Jean-Marc Siroën : Le discours populiste, de droite comme de gauche, a fait de l’anti-mondialisation un des axes principaux de son argumentaire. Le discours s’est même rétréci car il est passé d’un repli sur l’Europe, à un repli sur la nation voire, dans certains pays, sur la région. Mais, à l’opposé, les partis traditionnels évitent de rentrer dans le débat. On paye ainsi l’échec de l’idéologie d’une "mondialisation heureuse" qui ne retenait que les effets bénéfiques de cette évolution en ignorant les laissés pour compte. Puisque, pour une nation, les gains de la mondialisation  l’emportent sur les pertes,  il n’y a pas problème. Ce déni se révèle aujourd’hui catastrophique. Mais il ne faut pas attendre de la mondialisation qu’elle devienne spontanément inclusive. On doit par contre exiger des politiques qu’elles en corrigent les effets indésirables. Le portefeuille d’activités d’un pays doit permettre un certain équilibre entre les secteurs exposés à la concurrence internationale avec des emplois délocalisables et des secteurs "abrités" (ce qui ne signifie pas improductifs) avec des emplois non-délocalisables.

La mondialisation n’explique pas que la France soit régulièrement déclassée par l’OCDE pour le caractère insuffisamment inclusif de son système d’information. Les réformes fiscales successives ont souvent conduit à concentrer la charge des impôts sur les classes moyennes. L’absence de politiques du logement et l’insuffisance du transport urbain ont isolé les classes moyennes, même à revenus relativement élevés. Les exemples pourraient être multipliés…

Nicolas GoetzmannLa mondialisation, sous sa forme actuelle, n’est pas tenable politiquement. Comment croire que les classes moyennes et les classes populaires, en Europe ou aux Etats-Unis, vont continuer à se laisser faire de la sorte ? L’émergence de Donald Trump, de Bernie Sanders, ou des partis populistes en Europe, montrent bien que la fin est proche. De l’autre côté, les partis de gouvernement, notamment en France, refusent de voir tout défaut au système actuel. Et ce, malgré les masses de rapports de recherche économique publiés, se basant sur des périodes suffisamment longues pour être pertinents. Il est ahurissant de ne pas prendre la réalité en compte et de ne pas proposer les ajustements nécessaires pour rendre la situation tenable.

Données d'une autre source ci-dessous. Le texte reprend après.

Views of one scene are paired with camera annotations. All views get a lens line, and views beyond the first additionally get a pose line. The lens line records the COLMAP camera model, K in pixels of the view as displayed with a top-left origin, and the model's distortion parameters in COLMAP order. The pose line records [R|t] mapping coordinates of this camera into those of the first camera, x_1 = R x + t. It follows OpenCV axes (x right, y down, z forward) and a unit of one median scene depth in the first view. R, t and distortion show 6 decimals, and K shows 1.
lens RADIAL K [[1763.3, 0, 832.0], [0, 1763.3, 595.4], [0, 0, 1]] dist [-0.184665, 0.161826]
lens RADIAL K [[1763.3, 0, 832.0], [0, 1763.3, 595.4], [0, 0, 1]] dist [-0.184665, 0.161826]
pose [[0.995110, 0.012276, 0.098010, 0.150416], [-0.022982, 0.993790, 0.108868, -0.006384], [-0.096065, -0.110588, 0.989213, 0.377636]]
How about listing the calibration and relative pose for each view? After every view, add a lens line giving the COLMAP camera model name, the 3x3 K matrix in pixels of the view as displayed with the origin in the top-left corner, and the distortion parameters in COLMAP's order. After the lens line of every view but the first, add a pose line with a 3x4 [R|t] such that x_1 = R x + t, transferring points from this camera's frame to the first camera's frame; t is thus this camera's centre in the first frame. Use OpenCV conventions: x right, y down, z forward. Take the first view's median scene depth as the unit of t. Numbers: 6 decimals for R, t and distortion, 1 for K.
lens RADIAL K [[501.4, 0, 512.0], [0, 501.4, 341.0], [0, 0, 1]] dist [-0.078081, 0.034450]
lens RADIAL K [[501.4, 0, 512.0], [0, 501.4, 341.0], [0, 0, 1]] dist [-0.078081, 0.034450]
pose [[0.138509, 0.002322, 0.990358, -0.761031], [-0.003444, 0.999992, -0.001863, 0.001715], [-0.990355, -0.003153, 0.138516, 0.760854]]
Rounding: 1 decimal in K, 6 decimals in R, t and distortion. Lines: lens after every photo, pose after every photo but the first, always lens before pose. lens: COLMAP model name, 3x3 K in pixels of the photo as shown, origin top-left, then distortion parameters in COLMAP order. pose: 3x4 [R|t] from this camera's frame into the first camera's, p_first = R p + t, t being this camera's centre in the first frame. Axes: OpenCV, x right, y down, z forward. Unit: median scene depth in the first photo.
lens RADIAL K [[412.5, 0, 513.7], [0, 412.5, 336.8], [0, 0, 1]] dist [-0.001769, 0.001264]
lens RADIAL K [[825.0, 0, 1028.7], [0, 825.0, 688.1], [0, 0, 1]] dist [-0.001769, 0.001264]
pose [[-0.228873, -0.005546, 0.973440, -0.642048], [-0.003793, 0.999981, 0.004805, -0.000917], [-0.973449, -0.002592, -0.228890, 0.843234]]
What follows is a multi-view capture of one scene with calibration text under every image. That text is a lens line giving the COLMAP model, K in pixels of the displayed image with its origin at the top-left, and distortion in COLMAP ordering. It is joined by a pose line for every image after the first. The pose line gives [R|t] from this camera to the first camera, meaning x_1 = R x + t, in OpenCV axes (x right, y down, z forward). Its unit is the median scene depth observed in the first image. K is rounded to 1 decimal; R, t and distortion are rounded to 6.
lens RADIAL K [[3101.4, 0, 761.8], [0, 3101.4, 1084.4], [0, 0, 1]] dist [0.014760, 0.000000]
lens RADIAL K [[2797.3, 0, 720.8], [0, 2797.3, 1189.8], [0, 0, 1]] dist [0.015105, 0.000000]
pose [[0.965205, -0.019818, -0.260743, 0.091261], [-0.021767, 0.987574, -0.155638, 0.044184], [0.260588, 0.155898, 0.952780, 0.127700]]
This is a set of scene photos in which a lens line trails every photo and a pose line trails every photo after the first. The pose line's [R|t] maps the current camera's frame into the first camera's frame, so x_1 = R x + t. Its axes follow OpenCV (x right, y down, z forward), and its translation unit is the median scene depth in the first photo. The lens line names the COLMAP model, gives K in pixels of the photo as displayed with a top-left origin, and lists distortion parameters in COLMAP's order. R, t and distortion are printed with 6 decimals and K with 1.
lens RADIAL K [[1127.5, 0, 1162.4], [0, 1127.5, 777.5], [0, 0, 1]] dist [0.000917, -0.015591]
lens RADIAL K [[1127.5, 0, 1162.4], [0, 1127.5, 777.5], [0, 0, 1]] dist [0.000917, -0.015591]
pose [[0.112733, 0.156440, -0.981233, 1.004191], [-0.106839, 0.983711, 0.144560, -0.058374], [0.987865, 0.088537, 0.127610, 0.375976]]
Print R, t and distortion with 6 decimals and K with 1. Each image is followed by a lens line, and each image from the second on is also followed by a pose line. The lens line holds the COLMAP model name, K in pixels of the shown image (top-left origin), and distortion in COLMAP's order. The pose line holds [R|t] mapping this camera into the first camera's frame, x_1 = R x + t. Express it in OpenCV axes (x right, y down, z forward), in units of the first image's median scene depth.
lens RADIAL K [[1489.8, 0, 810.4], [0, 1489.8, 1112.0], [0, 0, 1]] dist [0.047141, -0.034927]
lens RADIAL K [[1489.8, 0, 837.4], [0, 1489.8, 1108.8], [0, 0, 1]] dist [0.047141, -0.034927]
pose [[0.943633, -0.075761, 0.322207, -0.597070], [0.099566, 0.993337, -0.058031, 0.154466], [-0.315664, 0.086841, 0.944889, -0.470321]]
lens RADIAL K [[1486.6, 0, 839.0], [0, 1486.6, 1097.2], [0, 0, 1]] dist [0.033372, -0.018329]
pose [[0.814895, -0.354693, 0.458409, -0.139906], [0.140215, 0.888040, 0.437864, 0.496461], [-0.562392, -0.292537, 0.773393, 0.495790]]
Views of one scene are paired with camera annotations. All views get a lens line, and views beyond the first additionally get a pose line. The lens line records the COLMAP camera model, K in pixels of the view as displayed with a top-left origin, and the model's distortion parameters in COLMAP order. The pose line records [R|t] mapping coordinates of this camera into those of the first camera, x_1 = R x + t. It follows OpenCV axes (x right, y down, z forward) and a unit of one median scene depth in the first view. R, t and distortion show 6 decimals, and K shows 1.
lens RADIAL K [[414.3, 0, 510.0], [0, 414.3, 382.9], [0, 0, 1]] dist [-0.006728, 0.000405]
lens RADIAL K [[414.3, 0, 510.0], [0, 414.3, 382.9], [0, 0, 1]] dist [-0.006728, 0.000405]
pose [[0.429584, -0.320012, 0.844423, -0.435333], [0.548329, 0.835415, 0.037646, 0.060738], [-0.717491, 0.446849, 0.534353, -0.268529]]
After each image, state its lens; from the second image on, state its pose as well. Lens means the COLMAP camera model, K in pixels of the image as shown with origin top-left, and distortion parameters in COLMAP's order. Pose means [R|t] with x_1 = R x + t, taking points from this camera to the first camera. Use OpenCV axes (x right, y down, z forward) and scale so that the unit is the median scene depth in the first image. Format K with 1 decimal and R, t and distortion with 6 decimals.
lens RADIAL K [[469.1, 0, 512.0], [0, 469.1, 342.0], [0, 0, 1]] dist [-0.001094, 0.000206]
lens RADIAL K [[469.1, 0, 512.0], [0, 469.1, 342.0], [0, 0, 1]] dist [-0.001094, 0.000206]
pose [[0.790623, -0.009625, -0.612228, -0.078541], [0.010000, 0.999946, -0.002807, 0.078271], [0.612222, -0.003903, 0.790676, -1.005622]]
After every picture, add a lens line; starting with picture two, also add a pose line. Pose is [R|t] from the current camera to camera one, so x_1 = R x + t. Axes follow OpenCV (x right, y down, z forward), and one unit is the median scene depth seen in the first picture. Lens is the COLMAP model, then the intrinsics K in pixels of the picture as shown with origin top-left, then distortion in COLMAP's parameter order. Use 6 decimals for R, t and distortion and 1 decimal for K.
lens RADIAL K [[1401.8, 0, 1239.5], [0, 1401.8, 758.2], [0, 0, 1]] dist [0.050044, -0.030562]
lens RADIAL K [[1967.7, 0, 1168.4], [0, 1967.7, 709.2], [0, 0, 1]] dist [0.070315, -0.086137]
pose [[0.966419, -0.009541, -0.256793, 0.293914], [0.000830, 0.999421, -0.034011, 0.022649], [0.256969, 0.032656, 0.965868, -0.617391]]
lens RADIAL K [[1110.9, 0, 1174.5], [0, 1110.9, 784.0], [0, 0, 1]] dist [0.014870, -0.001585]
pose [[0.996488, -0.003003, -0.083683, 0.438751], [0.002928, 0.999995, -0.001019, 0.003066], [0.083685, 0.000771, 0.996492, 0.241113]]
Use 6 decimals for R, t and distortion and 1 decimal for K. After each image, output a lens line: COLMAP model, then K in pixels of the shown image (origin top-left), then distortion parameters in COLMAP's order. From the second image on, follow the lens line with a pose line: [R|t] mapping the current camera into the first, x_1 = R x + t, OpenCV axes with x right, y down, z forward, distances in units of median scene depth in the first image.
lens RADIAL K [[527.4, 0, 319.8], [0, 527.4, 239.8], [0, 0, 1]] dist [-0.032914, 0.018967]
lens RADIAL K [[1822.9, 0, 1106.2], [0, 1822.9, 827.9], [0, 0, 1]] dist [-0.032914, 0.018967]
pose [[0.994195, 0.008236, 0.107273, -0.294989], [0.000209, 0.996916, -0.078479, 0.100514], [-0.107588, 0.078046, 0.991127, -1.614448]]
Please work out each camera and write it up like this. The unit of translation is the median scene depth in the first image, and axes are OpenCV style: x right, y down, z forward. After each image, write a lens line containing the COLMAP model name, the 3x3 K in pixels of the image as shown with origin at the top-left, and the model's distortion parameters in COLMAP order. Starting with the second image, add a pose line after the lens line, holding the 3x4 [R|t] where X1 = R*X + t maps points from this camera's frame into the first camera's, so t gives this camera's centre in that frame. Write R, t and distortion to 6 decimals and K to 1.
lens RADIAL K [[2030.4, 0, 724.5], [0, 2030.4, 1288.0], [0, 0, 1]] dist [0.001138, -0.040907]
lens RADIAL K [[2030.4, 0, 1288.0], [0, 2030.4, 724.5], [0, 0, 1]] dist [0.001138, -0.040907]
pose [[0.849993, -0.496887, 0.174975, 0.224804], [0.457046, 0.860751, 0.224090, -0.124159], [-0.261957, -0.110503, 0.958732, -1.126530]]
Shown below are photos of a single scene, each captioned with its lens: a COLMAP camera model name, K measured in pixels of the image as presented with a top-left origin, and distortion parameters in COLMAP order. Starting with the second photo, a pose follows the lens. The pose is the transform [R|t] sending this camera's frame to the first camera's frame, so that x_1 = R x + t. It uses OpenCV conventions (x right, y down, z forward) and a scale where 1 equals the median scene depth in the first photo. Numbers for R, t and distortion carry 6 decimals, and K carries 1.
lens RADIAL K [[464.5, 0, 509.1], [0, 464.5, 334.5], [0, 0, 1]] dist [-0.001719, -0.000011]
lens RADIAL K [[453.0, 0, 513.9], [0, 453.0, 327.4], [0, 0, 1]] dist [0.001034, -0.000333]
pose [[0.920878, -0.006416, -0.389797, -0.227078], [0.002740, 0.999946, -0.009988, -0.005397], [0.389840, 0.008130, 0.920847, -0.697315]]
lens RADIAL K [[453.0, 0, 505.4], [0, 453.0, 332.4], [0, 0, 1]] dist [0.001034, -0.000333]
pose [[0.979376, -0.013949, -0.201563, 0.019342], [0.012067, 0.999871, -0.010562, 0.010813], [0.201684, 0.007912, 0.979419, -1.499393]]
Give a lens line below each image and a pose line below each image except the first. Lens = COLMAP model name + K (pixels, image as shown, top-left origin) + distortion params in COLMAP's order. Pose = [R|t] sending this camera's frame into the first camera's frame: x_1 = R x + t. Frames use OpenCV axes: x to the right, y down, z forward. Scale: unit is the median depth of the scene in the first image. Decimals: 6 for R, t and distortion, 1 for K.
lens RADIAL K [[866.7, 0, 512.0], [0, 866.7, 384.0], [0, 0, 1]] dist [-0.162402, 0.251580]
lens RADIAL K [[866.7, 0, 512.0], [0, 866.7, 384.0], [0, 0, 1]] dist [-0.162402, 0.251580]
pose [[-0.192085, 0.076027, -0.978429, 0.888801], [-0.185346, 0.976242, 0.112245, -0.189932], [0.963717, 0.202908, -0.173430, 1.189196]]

Les Européens sont véritablement un cas d’école dans cette histoire, avec cette obsession de se battre sur des niveaux de salaires, de coût du travail, ou la réduction des dépenses publiques. Avec une telle attitude, la croissance est toujours plus faible au fil des années, avec des entreprises qui n’investissent plus, faute de clients, et donc qui n’innovent plus, qui n’investissent plus. A l’inverse, si chaque pays était "fort" chez lui, si chaque pays soutien sa demande intérieure de façon optimale, alors la compétition ne se fera plus sur les coûts, mais sur la qualité et l’innovation. C’est un cercle vertueux. Les responsables politiques n’en sont pas encore là, ils continuent de débattre avec les anti- mondialisation alors que cela n'a plus de sens. On est passé à autre chose.